PASSAGE SHOWN »
☆ ☆ ☆

Chapter 6:5: The Captain’s Battle Plan, Part 4

Verse 5:[1] And it shall come to pass, that when they make a long blast with the ram’s horn, and when ye hear the sound of the trumpet, all the people shall shout with a great shout; and the wall of the city shall fall down flat (Heb. under it[2]), and the people shall ascend up every man straight before him.

[And when the voice of the trumpet will have sounded longer and choppier[3]] This sound is uneven (Bonfrerius). A sound is broken up, when it is cut short by some brief delay and repeated (Menochius).

[בִּמְשֹׁךְ] In prolonging (Montanus); when they shall prolong the sounding (Pagnine); when he, namely, the priest, shall draw out the sound (Piscator); when they shall sound more at greater length (Vatablus, Kimchi in Drusius, similarly Munster); when it shall be sounded in a long and drawn out manner (Junius and Tremellius, Kimchi in Drusius); when they shall blow with a prolonged sound (Masius); when they will have intensified the sound (Tigurinus); when they will have made to ring (Syriac). מָשַׁךְ, to draw, is used in the place of תָּקַע, to blow or sound (Masius).

When they make a long blast, as is usual in the close of musical sounds.

[With a shout, תְּרוּעָה] All the ancients render it a shout, or a cry; a shrieking (Drusius). This cry is ἀλαλαγμὸς, a shouting, to the Greeks; barritus, a battle-cry, to Vegetius (Grotius out of Drusius), which soldiers give out in the coming together of battle lines (Drusius).

☆ ☆ ☆

Stored data
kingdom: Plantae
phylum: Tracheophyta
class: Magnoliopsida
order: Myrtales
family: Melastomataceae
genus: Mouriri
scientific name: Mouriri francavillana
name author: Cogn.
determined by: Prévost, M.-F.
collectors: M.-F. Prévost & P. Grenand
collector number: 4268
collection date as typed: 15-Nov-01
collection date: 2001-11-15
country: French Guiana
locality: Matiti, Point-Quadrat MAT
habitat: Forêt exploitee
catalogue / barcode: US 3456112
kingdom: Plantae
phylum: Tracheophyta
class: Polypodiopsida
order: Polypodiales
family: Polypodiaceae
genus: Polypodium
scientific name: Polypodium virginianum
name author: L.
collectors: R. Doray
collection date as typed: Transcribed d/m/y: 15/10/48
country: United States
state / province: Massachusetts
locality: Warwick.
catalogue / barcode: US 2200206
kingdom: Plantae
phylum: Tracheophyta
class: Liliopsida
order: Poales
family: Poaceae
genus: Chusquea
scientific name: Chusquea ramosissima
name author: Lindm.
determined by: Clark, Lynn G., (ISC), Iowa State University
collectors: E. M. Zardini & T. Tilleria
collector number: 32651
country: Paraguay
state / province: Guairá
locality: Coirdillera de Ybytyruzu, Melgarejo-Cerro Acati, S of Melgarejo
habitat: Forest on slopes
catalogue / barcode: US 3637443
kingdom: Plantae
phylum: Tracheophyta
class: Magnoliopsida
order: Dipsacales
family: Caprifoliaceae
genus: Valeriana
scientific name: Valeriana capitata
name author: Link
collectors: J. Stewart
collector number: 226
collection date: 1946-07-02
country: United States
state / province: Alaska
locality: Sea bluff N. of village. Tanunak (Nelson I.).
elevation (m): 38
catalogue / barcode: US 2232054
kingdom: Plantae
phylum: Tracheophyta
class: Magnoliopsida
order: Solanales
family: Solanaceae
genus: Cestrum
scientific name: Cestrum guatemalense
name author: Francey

☆ ☆ ☆

Rewrite the battle plan commentary from "Verse 5:[1] And" up to and including "and repeated (Menochius).", changing "trumpet" to "shofar" throughout.

Verse 5:[1] And it shall come to pass, that when they make a long blast with the ram’s horn, and when ye hear the sound of the shofar, all the people shall shout with a great shout; and the wall of the city shall fall down flat (Heb. under it[2]), and the people shall ascend up every man straight before him.

[And when the voice of the shofar will have sounded longer and choppier[3]] This sound is uneven (Bonfrerius). A sound is broken up, when it is cut short by some brief delay and repeated (Menochius).